Mesela 'Belsin Yapı Kooperatifi' gibi.

Olumsuz örneklerde ise sebebin...

1163 sayılı mevcut Kooperatifler Kanunundaki eksikliklerden...

Kooperatif yönetimlerinin kooperatifin gücünü kendi menfaatlerine istismar etmelerinden...

Birde üstüne üstlük kooperatif üyelerinin bu istismarlara çanak tutacak bilinçsizliklerinden, ilgisizliklerinden ve etkisizliklerinden olduğu kanaatindeyim.

Bu yazımda kanaatimce mevcut 1163 sayılı kooperatif kanunundaki haksız ve adaletsiz bir uygulamayı takdirlerinize sunmaya çalışacağım.

Diyelim kanunun mevcut haliyle;bir konut yapı kooperatifinde üyelerin bazıları şansları yaver giderse yapılan ilk kura çekimlerinde evlerine sahip olabilmekte...

Daha sonra yönetimce belirlenen (kooperetife kaynak elde etmek amacıyla) borçlarının tamamını da kapatarak tapularını alabilmekte...

Ve kooperatif üyeliğinden de ayrılmaktadırlar.

Tabi haklı olarak 'Benden sonrası tufan' misali bir daha kooperatifin semtine dahi uğrama maktadırlar.

Buraya kadar her şey kanuna uygun...

Kanuna uygun ama vicdanlara uygun olmadığı yıllar sonra hala evini alamayanların vahim durumları bize göstermektedir aslında.  

Geride kalanlar için yaşanan şeyler hiç de iyi şeyler değildir.

Dişinden tırnağından çoluğunun çocuğunun boğazından keserek yıllarca aidat ödeyip (15-20yıl) evlerine hala kavuşamamaları acı ve ızdırap dolu günleri yaşamayı zorunlu kılmaktadır adeta..

Bu insanlar ödedikleri aidatlarla bir başkalarını ev sahibi yapmışlar fakat kendileri dımdızlak ortada kalmışlardır.  

Bu arada tabiatiyle ne yazık ki kooperatifin maddi durumu yıllar sonra kötüye de gitmiştir.

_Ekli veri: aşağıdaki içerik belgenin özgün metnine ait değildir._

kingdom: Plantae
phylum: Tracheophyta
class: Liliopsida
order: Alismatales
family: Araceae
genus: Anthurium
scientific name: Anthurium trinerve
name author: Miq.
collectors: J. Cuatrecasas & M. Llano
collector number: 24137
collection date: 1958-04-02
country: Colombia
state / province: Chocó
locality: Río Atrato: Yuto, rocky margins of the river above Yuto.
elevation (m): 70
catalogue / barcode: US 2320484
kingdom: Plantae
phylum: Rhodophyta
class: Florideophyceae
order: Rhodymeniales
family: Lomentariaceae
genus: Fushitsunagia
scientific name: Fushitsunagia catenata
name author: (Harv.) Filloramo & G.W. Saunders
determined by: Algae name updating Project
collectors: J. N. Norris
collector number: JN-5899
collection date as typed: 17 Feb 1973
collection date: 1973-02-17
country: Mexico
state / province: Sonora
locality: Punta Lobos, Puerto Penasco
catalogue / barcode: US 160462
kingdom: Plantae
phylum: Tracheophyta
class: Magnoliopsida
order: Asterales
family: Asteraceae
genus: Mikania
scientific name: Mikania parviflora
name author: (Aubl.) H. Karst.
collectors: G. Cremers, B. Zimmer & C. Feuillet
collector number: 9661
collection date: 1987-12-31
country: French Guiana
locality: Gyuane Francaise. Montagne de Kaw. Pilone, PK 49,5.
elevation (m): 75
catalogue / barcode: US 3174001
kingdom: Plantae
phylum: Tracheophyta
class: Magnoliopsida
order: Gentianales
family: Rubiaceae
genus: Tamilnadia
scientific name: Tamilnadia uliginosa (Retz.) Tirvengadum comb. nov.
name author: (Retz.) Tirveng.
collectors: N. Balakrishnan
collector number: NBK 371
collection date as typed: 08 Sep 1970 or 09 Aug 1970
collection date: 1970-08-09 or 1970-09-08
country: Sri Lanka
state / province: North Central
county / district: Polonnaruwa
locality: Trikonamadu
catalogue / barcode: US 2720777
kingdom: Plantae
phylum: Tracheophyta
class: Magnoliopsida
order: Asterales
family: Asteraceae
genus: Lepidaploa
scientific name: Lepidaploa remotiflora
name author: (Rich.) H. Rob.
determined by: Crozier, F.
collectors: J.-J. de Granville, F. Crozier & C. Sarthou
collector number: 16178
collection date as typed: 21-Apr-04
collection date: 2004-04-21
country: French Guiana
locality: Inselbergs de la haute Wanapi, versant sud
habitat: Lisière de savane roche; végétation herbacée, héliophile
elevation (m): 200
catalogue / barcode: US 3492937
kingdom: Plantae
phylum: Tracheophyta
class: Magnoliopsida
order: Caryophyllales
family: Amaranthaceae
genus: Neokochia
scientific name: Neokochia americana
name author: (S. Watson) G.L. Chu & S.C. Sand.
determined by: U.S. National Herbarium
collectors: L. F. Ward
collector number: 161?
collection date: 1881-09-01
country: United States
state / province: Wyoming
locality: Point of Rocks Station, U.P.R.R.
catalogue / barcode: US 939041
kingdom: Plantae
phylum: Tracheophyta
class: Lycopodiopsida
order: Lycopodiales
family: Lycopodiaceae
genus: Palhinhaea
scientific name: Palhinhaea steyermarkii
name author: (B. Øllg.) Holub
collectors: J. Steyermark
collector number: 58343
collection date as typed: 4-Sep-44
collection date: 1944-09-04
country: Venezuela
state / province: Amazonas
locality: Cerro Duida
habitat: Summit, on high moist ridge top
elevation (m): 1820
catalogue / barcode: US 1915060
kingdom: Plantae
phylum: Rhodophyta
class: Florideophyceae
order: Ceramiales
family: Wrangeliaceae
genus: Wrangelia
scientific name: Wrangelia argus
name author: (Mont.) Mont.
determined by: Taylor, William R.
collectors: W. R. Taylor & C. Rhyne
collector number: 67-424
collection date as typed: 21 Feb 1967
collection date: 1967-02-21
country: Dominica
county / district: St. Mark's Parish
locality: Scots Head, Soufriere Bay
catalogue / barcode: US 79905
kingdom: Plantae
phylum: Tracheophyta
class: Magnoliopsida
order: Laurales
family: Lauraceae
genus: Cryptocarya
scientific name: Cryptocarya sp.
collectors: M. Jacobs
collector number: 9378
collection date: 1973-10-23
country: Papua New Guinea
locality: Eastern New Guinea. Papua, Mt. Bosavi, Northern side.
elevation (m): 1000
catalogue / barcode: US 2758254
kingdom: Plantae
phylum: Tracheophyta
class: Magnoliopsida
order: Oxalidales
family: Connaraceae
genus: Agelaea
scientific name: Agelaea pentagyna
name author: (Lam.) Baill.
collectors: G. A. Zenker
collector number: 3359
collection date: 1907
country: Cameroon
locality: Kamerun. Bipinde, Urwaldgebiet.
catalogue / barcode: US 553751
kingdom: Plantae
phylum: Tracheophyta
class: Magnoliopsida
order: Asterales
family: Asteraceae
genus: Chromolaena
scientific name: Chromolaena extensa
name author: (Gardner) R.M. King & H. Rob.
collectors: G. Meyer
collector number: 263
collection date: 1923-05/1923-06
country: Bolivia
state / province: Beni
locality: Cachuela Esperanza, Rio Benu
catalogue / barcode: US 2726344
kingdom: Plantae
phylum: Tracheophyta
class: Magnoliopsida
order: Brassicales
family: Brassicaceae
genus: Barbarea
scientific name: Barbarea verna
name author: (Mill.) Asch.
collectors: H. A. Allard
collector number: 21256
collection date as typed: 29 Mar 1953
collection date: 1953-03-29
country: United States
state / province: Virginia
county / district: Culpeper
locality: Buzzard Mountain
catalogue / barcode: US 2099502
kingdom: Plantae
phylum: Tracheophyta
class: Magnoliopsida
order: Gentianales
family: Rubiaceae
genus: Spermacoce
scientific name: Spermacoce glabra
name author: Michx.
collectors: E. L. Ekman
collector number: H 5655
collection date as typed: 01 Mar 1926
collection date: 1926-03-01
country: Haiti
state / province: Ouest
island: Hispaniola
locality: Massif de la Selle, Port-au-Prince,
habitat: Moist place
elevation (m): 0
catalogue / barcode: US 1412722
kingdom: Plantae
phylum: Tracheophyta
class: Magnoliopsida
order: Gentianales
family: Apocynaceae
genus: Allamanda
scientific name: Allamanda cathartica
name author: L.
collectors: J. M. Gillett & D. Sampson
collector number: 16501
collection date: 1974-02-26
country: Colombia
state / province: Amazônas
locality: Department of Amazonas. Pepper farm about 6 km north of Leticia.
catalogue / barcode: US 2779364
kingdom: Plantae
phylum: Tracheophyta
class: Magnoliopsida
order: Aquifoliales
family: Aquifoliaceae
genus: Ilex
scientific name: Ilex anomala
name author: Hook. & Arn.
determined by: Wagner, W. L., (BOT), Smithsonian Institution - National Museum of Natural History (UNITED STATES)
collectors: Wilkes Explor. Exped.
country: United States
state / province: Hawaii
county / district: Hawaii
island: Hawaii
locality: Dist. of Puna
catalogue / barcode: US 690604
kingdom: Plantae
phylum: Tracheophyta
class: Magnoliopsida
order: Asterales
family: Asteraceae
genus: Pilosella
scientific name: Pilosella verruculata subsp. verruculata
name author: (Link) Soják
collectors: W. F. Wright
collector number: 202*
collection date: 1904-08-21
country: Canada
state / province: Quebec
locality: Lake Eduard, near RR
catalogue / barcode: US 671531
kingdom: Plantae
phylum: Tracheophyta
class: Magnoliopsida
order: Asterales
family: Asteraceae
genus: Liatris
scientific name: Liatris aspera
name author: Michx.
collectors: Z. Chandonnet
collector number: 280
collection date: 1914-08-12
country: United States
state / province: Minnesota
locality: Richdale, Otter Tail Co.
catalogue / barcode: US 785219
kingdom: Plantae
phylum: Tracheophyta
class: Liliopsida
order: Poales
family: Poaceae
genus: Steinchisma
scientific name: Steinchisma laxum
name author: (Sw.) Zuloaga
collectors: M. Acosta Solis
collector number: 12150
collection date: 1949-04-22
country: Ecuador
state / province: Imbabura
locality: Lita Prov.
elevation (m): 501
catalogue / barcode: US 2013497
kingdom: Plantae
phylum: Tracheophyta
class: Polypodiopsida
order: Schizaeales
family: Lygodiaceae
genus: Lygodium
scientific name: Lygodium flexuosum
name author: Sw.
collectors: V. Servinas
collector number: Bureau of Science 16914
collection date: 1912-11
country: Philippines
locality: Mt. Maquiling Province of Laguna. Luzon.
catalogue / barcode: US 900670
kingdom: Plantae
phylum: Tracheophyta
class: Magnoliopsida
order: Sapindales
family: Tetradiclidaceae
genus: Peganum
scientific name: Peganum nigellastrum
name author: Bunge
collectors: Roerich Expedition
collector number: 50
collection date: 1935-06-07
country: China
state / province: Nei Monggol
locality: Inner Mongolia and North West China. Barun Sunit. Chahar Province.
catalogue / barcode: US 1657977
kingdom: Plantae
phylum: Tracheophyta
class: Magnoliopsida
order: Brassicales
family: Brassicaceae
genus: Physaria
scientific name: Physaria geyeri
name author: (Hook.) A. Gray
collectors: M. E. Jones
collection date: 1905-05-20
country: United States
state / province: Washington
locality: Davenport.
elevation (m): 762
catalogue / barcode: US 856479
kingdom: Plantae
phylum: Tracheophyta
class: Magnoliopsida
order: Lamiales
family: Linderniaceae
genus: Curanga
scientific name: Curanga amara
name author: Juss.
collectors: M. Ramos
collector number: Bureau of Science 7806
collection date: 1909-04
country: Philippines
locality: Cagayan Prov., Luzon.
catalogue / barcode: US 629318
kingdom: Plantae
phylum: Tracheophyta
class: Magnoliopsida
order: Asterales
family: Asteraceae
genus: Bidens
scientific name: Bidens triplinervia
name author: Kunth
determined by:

Yıllar yılları kovalamaktadır ancak durum geride kalanlar için daha da kötüye gitmektedir.

Yedi senedir kooperatiften evini alıp oturan biri olarak bütün samimiyetimle söylüyorum ki...

Bu durum ne insani,ne vicdani ne hakkani değildir.

Kooperatifciliğin ruhuna ve zihniyetine de uygun düşmemektedir.

Bu itibarla kooperatif kanununda yapılacak yeni bir değişiklikle...

Kooperatif ilk kurulduğundaki üyelerin tamamının son üye evini teslim alana kadar kooperatifin içinde bulunduğu maddi ve manevi durumdan sorumlu olmaları ve katkıda bulunmaları gerekmektedir.

Yani...

Kazara şansı yaver gidip evini alanlarla şansı tutmayıp sona kalanlar eşit sorumluluktan payını almalıdırlar diye düşünüyorum.

Bazı üyeler sona kalabilirle ama...

'DONA' kalmamalıdırlar!

Bu amaçla şahsen Meclis Dilekçe Komisyonu'na kooperatif kanunda bu amaca uygun değişiklik yapılması yönünde bir dilekçe verdim.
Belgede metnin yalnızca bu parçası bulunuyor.